Inhibition of diacylglycerol lipase alpha (DAGLα) as a model for episodic headache in rats: Features and applications

It is well known that the endocannabinoid system (ECBS) plays a role centrally and peripherally in the processing of pain signaling. Recent findings support the hypothesis of Clinical Endocannabinoid Deficiency (CED) underlying the pathophysiology of certain pain disorders, including migraine and headache. Experimental data suggest the active contribution of the endocannabinoid system in migraine pain, but to date, the exact eCB-dependent mechanisms underlying migraine are not fully understood.
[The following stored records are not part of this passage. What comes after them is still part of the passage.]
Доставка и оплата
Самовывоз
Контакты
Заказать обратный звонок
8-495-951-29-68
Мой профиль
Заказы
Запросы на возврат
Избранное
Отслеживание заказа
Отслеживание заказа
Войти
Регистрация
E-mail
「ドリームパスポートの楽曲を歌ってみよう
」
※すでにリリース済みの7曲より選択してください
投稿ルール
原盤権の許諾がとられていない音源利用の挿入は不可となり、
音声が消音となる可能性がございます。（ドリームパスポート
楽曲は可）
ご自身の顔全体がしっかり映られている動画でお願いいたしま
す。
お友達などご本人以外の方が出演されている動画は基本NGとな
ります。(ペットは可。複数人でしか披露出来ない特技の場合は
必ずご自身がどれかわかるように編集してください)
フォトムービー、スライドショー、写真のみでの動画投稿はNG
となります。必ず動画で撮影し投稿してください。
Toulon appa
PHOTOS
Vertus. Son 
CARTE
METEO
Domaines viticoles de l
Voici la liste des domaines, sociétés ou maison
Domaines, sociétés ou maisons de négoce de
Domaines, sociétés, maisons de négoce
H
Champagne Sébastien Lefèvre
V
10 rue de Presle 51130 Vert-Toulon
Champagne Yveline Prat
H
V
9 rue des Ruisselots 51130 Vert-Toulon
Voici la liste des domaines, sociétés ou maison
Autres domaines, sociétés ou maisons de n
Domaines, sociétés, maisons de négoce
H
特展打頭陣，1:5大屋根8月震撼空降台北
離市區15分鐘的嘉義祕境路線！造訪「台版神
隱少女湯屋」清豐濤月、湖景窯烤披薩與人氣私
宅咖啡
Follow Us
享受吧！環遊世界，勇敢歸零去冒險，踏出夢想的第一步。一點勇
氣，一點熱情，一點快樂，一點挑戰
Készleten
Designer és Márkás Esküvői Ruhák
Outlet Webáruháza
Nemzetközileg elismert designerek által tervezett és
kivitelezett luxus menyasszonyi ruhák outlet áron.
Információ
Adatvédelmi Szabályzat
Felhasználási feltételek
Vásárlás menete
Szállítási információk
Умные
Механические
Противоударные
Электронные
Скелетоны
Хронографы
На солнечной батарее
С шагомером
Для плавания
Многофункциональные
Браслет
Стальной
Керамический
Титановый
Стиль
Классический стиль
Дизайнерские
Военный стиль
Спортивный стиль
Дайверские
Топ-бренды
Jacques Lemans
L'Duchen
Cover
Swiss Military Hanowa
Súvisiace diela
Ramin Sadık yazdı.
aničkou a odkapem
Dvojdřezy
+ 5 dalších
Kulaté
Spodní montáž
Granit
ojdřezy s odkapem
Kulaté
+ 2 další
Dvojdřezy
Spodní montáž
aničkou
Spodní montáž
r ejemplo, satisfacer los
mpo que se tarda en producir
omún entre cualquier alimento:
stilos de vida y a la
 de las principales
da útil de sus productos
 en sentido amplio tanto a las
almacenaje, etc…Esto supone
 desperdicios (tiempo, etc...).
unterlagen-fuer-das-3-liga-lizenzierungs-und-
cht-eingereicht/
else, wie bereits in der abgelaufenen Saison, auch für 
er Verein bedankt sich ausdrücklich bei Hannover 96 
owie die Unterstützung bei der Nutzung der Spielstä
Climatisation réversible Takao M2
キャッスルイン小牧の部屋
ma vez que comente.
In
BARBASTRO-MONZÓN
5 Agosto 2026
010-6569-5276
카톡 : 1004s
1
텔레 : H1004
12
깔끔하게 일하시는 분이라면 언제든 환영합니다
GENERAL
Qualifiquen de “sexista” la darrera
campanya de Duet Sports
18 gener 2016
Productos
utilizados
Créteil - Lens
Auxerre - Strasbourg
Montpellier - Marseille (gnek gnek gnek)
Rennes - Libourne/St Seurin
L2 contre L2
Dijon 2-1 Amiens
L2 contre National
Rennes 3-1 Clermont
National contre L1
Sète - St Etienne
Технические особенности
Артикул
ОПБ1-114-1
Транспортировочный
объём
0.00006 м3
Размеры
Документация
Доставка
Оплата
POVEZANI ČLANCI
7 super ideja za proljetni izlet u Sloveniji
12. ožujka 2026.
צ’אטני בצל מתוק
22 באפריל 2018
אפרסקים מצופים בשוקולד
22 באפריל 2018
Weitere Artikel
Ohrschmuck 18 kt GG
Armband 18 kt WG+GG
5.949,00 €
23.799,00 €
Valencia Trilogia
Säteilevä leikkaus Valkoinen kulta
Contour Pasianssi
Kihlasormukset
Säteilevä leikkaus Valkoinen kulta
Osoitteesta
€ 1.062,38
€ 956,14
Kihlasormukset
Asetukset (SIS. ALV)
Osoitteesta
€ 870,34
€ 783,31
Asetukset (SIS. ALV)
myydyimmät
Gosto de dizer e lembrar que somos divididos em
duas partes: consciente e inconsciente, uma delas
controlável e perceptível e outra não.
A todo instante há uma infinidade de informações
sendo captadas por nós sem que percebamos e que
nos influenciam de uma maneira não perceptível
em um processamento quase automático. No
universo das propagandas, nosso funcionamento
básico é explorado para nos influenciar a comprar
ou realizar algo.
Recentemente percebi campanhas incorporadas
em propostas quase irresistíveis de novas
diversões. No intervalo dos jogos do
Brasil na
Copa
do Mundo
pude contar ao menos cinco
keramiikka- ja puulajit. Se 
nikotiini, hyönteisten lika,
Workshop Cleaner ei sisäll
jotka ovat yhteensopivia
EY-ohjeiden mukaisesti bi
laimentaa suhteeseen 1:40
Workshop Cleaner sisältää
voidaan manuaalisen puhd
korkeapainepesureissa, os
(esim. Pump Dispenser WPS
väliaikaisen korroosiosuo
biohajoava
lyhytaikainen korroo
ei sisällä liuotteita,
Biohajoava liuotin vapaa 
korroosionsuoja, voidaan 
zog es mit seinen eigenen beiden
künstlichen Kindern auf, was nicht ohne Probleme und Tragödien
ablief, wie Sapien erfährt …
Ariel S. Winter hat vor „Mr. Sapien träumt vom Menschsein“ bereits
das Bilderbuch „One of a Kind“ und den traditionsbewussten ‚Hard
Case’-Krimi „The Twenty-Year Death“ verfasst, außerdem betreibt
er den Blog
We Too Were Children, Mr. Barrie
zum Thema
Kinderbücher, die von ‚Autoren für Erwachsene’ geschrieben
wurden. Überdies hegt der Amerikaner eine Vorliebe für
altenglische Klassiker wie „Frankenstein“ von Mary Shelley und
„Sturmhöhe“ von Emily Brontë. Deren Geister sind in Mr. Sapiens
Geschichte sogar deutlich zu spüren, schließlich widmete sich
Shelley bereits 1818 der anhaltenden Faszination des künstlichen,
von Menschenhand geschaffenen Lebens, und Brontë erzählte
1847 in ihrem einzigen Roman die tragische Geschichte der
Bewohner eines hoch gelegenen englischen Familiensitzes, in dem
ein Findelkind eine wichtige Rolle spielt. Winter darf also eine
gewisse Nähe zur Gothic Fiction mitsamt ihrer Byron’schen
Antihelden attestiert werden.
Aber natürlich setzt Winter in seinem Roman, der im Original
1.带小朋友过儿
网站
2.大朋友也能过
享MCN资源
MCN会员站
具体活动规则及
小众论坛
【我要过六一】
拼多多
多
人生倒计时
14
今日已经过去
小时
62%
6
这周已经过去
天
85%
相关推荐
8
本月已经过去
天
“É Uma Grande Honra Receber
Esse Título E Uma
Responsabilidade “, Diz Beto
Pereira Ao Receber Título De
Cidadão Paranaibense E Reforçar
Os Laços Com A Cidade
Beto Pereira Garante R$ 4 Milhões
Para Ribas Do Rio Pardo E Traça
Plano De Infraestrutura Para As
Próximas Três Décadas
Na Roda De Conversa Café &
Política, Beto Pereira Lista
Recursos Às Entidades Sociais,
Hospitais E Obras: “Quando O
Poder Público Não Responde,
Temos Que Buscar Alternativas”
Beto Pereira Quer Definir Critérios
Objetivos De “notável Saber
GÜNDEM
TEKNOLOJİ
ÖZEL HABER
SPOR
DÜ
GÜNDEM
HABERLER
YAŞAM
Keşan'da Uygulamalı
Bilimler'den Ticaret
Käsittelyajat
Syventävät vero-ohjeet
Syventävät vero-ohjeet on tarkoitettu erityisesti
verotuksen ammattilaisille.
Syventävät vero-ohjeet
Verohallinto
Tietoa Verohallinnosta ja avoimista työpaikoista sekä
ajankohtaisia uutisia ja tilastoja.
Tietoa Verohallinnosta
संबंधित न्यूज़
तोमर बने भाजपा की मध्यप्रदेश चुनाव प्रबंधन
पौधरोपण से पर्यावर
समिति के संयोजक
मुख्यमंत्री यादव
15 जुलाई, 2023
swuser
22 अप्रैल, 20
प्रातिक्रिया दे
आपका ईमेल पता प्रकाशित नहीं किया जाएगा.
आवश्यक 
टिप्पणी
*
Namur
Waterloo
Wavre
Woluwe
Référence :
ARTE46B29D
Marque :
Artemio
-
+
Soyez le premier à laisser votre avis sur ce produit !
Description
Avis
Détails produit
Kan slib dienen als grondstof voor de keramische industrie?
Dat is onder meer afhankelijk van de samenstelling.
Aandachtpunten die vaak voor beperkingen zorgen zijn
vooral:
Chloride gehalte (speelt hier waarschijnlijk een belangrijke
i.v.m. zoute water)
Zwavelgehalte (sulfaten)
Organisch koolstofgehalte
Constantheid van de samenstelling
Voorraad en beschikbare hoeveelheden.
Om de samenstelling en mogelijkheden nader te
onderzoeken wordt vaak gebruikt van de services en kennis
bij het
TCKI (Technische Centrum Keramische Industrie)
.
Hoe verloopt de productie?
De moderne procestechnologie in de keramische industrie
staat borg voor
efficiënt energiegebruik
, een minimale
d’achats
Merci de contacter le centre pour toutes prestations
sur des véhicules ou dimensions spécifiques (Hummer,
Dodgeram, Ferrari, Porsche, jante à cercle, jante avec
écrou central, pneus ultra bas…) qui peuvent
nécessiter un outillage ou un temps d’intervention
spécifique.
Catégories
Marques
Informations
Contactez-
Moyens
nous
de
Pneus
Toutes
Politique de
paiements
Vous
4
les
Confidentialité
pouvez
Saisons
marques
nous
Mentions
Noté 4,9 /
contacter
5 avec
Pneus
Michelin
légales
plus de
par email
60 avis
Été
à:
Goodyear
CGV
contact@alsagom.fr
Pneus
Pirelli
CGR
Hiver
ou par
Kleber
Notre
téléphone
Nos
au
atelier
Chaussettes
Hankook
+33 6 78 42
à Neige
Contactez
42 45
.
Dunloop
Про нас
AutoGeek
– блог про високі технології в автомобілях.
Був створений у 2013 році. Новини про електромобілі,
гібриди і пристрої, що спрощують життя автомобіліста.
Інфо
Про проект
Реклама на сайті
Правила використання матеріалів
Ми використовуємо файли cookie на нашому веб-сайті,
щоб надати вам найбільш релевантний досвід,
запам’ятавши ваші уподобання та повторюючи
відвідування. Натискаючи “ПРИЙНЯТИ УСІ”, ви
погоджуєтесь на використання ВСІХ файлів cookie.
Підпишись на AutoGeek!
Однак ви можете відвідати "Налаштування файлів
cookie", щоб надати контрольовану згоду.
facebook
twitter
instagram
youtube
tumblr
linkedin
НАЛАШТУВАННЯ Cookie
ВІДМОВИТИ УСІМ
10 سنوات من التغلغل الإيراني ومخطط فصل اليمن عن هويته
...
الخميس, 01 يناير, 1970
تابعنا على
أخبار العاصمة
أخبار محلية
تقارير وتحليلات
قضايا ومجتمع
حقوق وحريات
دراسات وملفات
Several well-validated animal models of headache-like pain have been developed, each of them has its own advantage and limitation, but none can cover all migraine-associated symptomology, due to heterogeneity of migraine phenotypes. The new, translationally relevant animal model described in this chapter utilizes pharmacological manipulation of the endocannabinoid system by blocking diacylglycerol lipase (DAGL), the enzyme responsible for the synthesis of 2-arachidonoylglycerol (2-AG) in female and male Sprague Dawley rats. Selective inhibition of DAGLα induced the main features of episodic headache, including cutaneous allodynia at the cephalic site and spontaneous pain behaviors, such as head-pressing and photophobia. However, non-sensory features of migraine such as anxiety and depression were not observed after acute DAGLα inhibition. Headache-like behavior was associated with reduced 2-AG signaling in the cortex and periaqueductal gray (PAG), but not the trigeminal nucleus caudalis or trigeminal ganglia, and it was mitigated by administration of the clinically relevant abortive anti-migraine agents, sumatriptan, and olcegepant. This model provides evidence for a role of DAGL-2-AG signaling in the induction of headache-like pain with reduced time, cost, and invasiveness of currently accepted models of headache.